News has been announced that Durham lecturers will strike for fourteen days in dispute over their pensions this term.
Strike action has been in the pipeline for a few weeks, however concrete plans have now been made. The decision to act stems from an alteration to pension schemes which the University College Union claims will leave lecturers short of £10,000 a year. The current pension scheme (‘defined benefit pension’) promises that a specified sum will be paid after retirement is being replaced by a ‘defined contribution scheme’, whereby the retirement income will depend on returns from money invested in the stock market. Strike action therefore intends to prevent this change.
The current dates for strike action are:
Week 1: Thursday 22, Friday 23 February
Week 2: Monday 26, Tuesday 27, Wednesday 28 February
Week 3: Monday 5, Tuesday 6, Wednesday 7, Thursday 8 March
Week 4: Monday 12, Tuesday 13, Wednesday 14, Thursday 15, Friday 16 March
Although media around this issue centres on the injustice towards lecturers, one cannot help but think about the hundreds of thousands of students who are going to miss out on important contact hours. The Durham term is only nine weeks long, shortening it to seven weeks will place unnecessary stress on students to catch up themselves.

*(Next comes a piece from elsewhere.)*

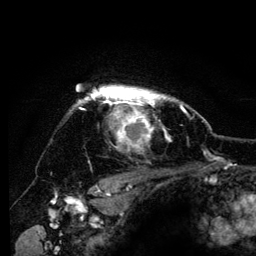
Breast MRI (dynamic contrast-enhanced), one axial slice. Slice 105 of 134 in the series (ordered by position). Cropped to one breast. Dynamic contrast-enhanced series, time point 2 of 6 at this slice position (early post-contrast). 3 T. TE 4.2 ms, TR 8 ms. 1.2 mm slice thickness. 256 × 256 image matrix, field of view 170 × 170 mm. Female patient.
Outlined on this slice (semi-automatically segmented with operator editing):
- enhancing-tissue mask used for the functional tumour volume (all voxels passing the contrast-enhancement thresholds inside the analysis volume; usually the tumour): bounding box [x1, y1, x2, y2] px = [76, 85, 185, 148]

As an English student myself, I have six to eight contact hours per week, excluding infrequent tutorials. Although it does not seem like I will be missing out on much content, the lack of contact hours means that these six hours a week are incredibly valuable, in both an academic and financial sense.
On the basis that each term costs students £3000 in tuition, and each term is, on average, nine weeks long, this amounts to £333 per week. Over these fourteen days of strike action, students will lose £666 worth of tuition.
Sally Hunt, the union’s general secretary, has said that “Strike action on this scale has not been seen before on UK campuses, but universities need to know the full scale of the disruption they will be hit with if they refuse to sort this mess out”.
The strike is of course justified, as it intends to exercise rights. However, fourteen days lecture free is going to have serious implications for students.